A sede de um data center não é uniforme; ela ondula conforme a geografia e as estações do ano. Como explica Leo S. Lo, reitor da Universidade da Virgínia, um centro de dados localizado na fria e úmida Irlanda pode passar meses utilizando o ar externo para refrigeração, com um consumo mínimo de água. Em contrapartida, uma instalação no deserto do Arizona durante o verão dependerá intensamente do resfriamento evaporativo, um método eficaz em climas secos, mas que consome volumes colossais de água. Essa variação foi quantificada por um estudo da Universidade de Massachusetts Amherst, que demonstrou que o mesmo sistema pode usar apenas metade da água durante o inverno em comparação com os dias mais quentes.

Diante desse desafio, algumas empresas de tecnologia, como a Microsoft na China, exploram soluções alternativas, submergindo data centers no oceano para aproveitar a refrigeração natural da água do mar. Embora seja uma iniciativa promissora para economizar energia, sua adoção ainda é incipiente. Resta a questão: seria o fundo do mar o futuro para saciar a sede de nossos servos digitais ou apenas uma solução temporária para um problema crescente?

Nem Toda IA Bebe da Mesma Fonte

A eficiência energética e hídrica varia drasticamente entre os diferentes modelos de IA. A evolução da tecnologia traz consigo otimizações importantes. Enquanto um prompt médio de 150 a 200 palavras no GPT-5 consome cerca de 39 mililitros de água, o mais recente GPT-4o, para uma consulta similar, requer apenas 3,5 mililitros. A diferença é notável e demonstra um esforço consciente para mitigar o impacto ambiental. Em comparação, o Google afirma em um relatório que uma consulta média ao seu modelo Gemini consome aproximadamente 0,26 mililitros de água, embora não especifique o tamanho do prompt, o que dificulta uma comparação direta. Fica claro que a escolha do modelo não define apenas a qualidade da resposta, mas também o seu custo para o planeta.

Uma Gota no Oceano ou o Início da Seca?

Quando escalamos esses números, a dimensão do consumo se torna vertiginosa. A OpenAI reporta cerca de 2,5 bilhões de consultas diárias em suas ferramentas. Se todas fossem feitas no modelo mais eficiente, o GPT-4o, o consumo diário chegaria a 8,8 milhões de litros de água. Se fossem no GPT-5, o volume saltaria para impressionantes 97,5 milhões de litros por dia. O Google Gemini, por sua vez, teria um consumo diário estimado em 650 mil litros. São números que chocam, mas que precisam de contexto. Segundo o mesmo estudo, apenas nos Estados Unidos, cidadãos consomem cerca de 34 bilhões de litros de água por dia simplesmente para irrigar gramados e jardins.

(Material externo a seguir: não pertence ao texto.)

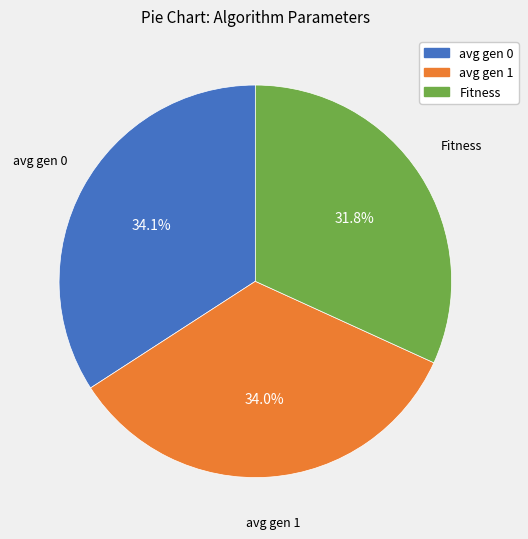

Does Fitness account for over 50% of the chart?

No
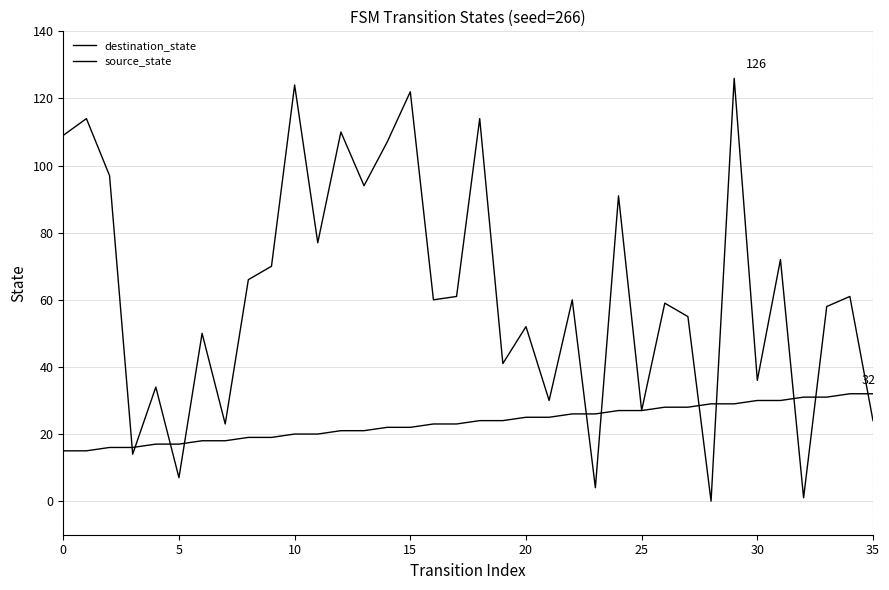

Where is destination_state nearest to the value 63?

17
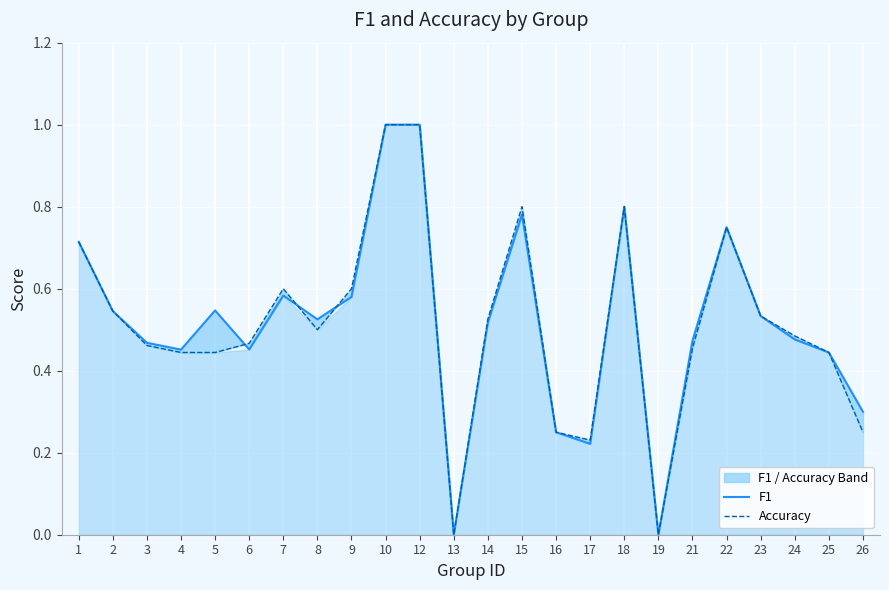

Which series has the largest total across all categories?

F1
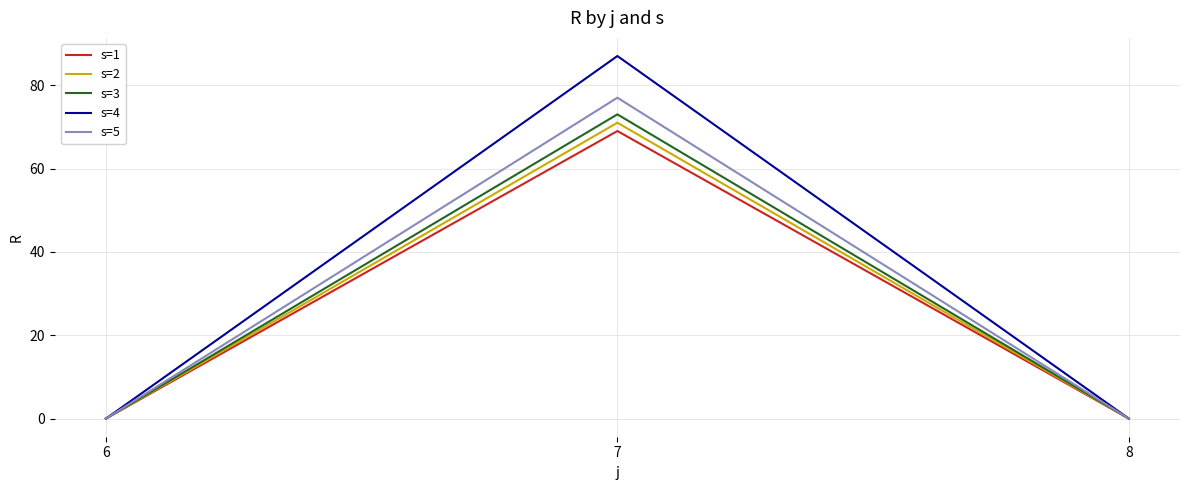

Reading left to right, what are all the values shown in this chart?

s=1: 6=0	7=69	8=0
s=2: 6=0	7=71	8=0
s=3: 6=0	7=73	8=0
s=4: 6=0	7=87	8=0
s=5: 6=0	7=77	8=0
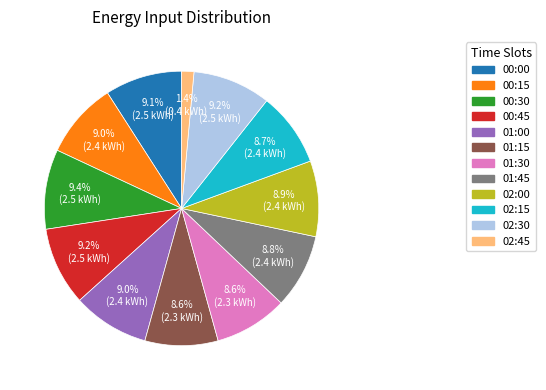

True or false: 01:00 accounts for 9% of the total.

True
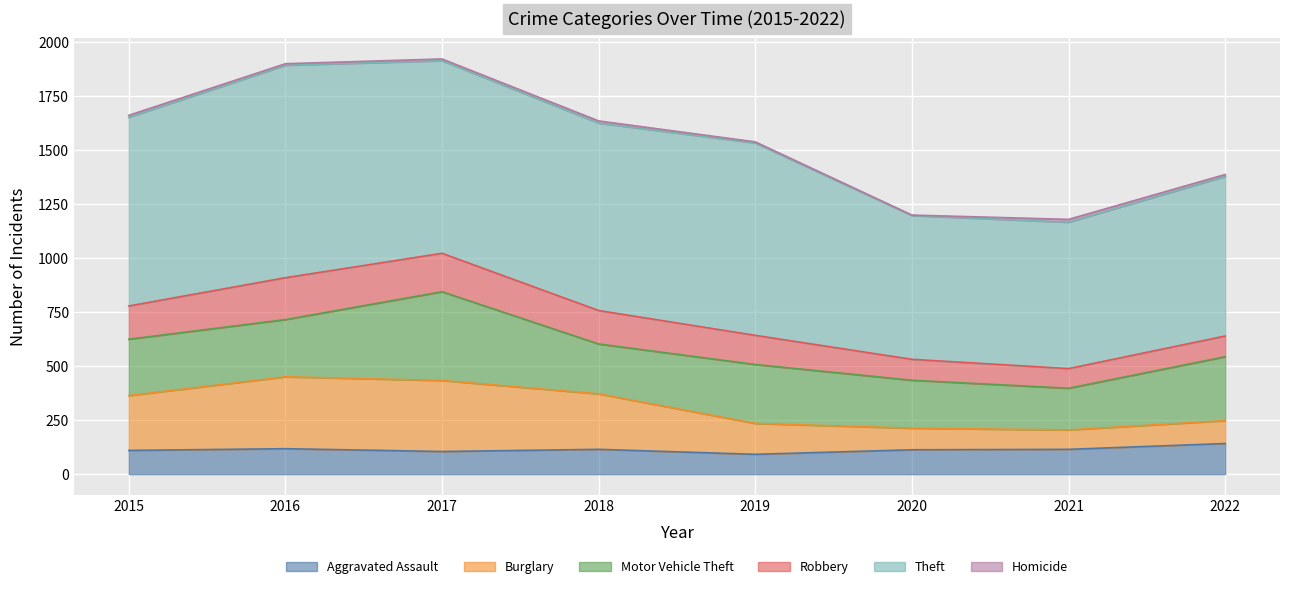

At 2020, list the series in order from smallest to largest.

Homicide, Robbery, Burglary, Aggravated Assault, Motor Vehicle Theft, Theft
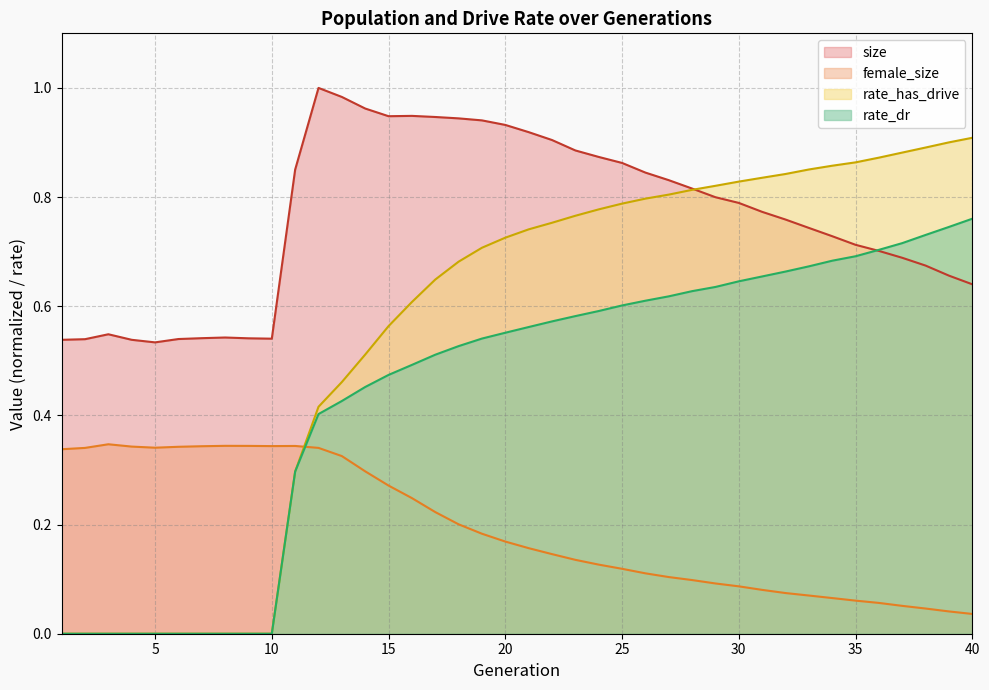

Rank the categories by rate_dr value from highest to lowest.

40, 39, 38, 37, 36, 35, 34, 33, 32, 31, 30, 29, 28, 27, 26, 25, 24, 23, 22, 21, 20, 19, 18, 17, 16, 15, 14, 13, 12, 11, 1, 2, 3, 4, 5, 6, 7, 8, 9, 10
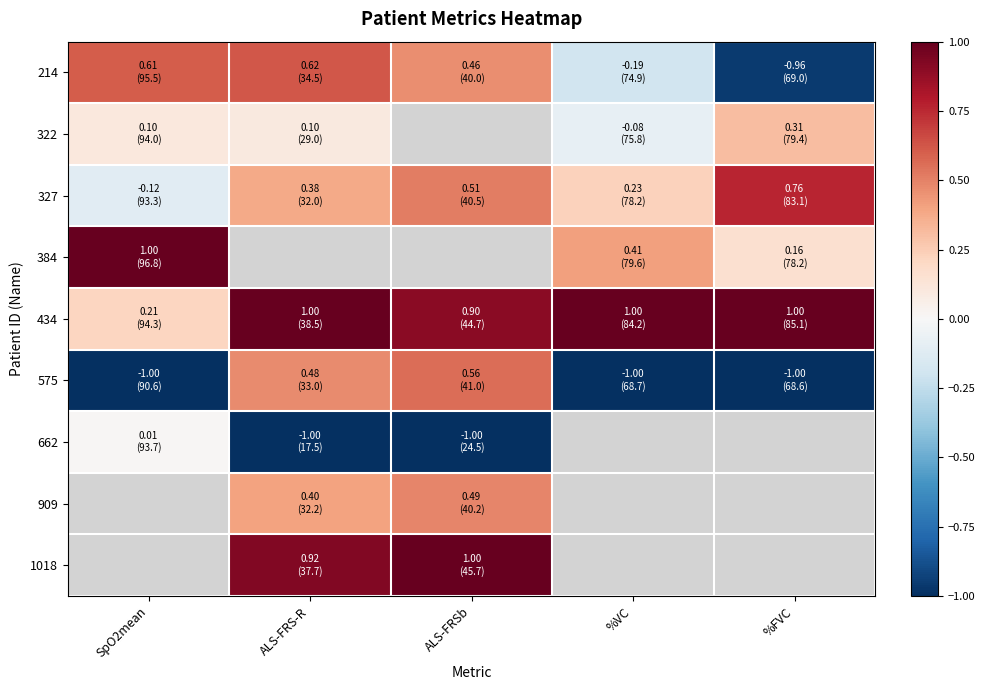

The value of 327 at ALS-FRSb is 0.5. True or false?

True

Como aponta Leo S. Lo, “a IA generativa consome bastante água, mas — pelo menos por enquanto — seus totais diários são pequenos em comparação com outros usos comuns”. Contudo, a cada pergunta que fazemos a uma IA, estamos, sem saber, esvaziando um copo d'água em algum lugar do planeta. Conforme essas mentes digitais se tornam mais onipresentes e integradas ao nosso cotidiano, a questão que permanece não é apenas o que elas podem fazer por nós, mas o que seu crescimento exponencial exigirá do nosso mundo. Estamos, de fato, preparados para pagar essa conta hídrica?